Afterwards radical Islamists were seen trying to set fire to a Coptic hospital where some of the injured were being treated. Still later the interim administration blamed the violence on a “foreign plot” intended to cause “the fall and fragmentation of the state.”
It would seem obvious that neither the army nor the radicals in the Islamic Brotherhood have any real interest in establishing a modern, secular democracy. Instead a new theocracy seems in the offing, backed by military force, a theocracy that will turn the Copts into permanent dhimmi, second class citizens in their own land, subject to forms of law at total variance with their own beliefs.
That’s one possibility. The other is the forms of sustained persecution that have all but destroyed Iraq’s ancient Christian community, and is likely to destroy that of Syria, hitherto a land of religious tolerance, if President Assad is allowed to fall. Western involvement in the region has been nothing but disastrous, based on the fallacious assumption that the Arabs want freedom and democracy, as we understand freedom and democracy, when there is no evidence at all to support such a conclusion.
In Reflections I made one other core observation;
What do the Egyptians want themselves? For some time now polls have shown that they want democracy…but they also want sharia law, a glaring contradiction.

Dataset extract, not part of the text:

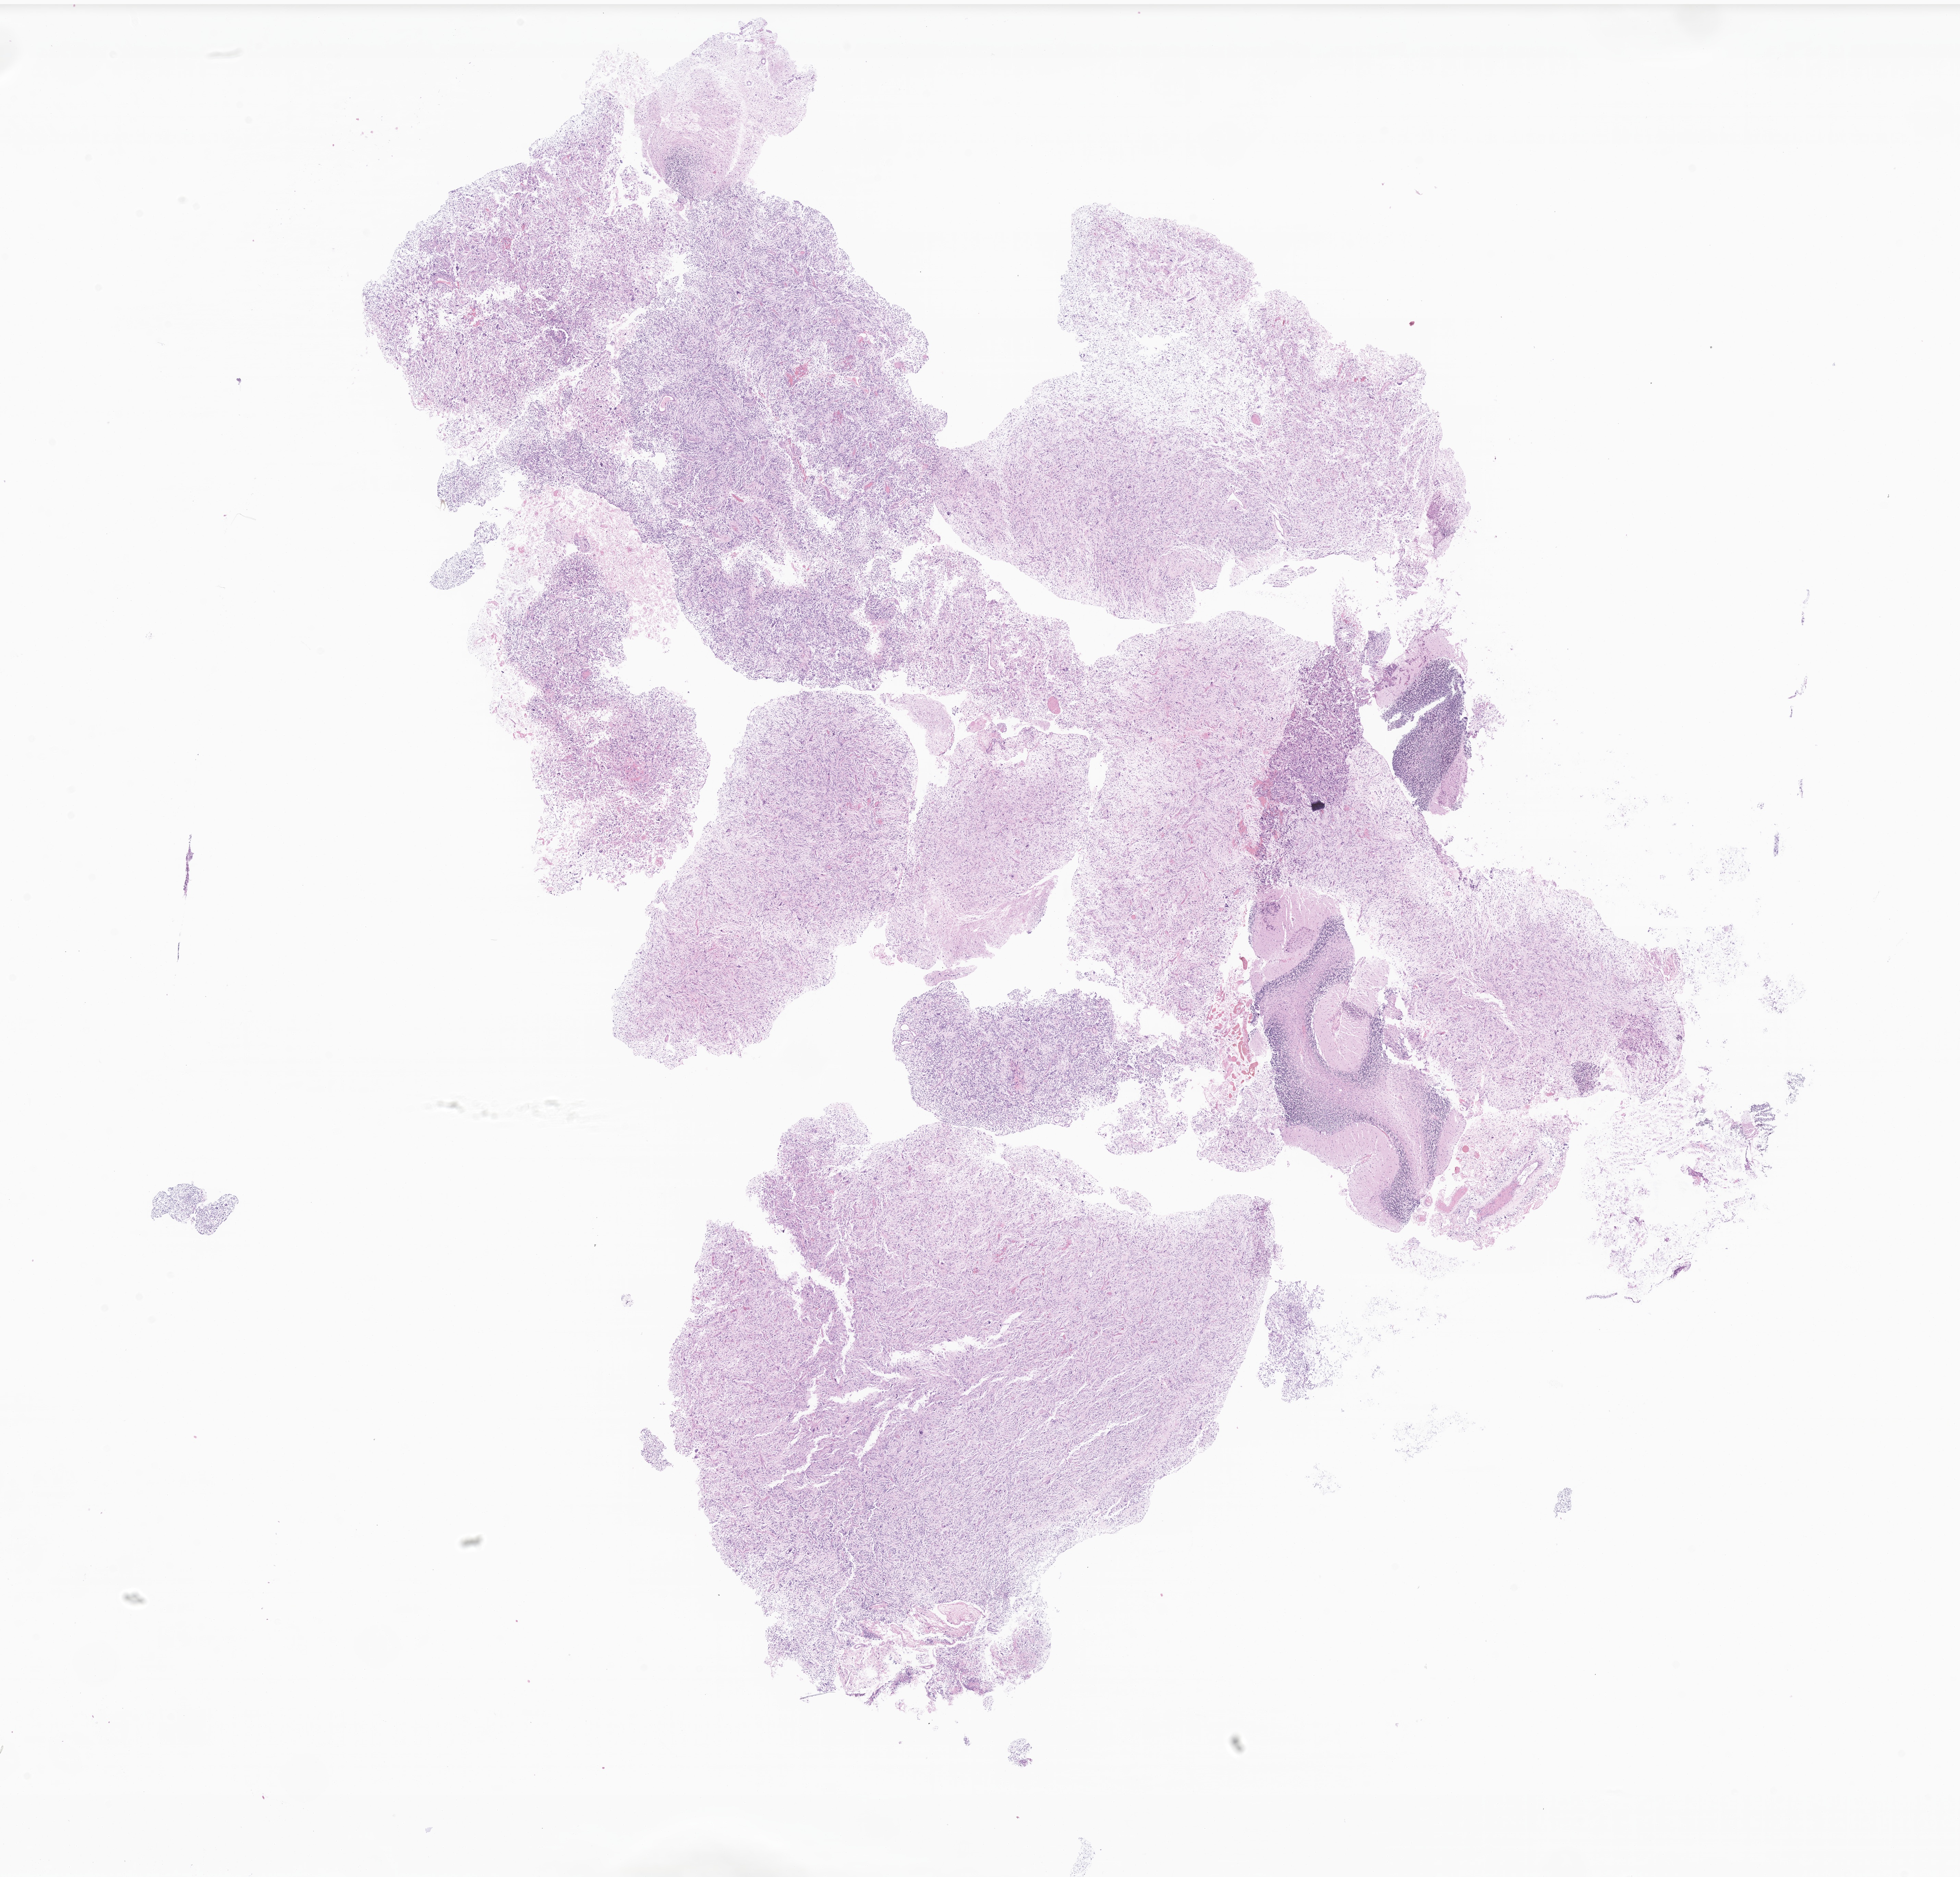
Digitized haematoxylin and eosin-stained section of tumor tissue from the cerebellum — shown as a low-resolution overview of the whole scanned area (about 24.1 x 23.1 mm); formalin-fixed, paraffin-embedded (FFPE) tissue. Patient male; age 167 months (13 years 11 months).
Diagnosis (ICD-O-3 morphology term): Glioma, malignant.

The source of law can be God or it can be the people; it can’t be both. Will another Nasser emerge – could the country take more of the absolute misery that he inflicted on it? – or someone altogether more sinister, more brotherly?
Nasser and the Brotherhood, a theocracy of tanks, that would seem to be the future of Egypt, that looks like being the outcome of the revolution that never was, all against a background of rotting jasmine.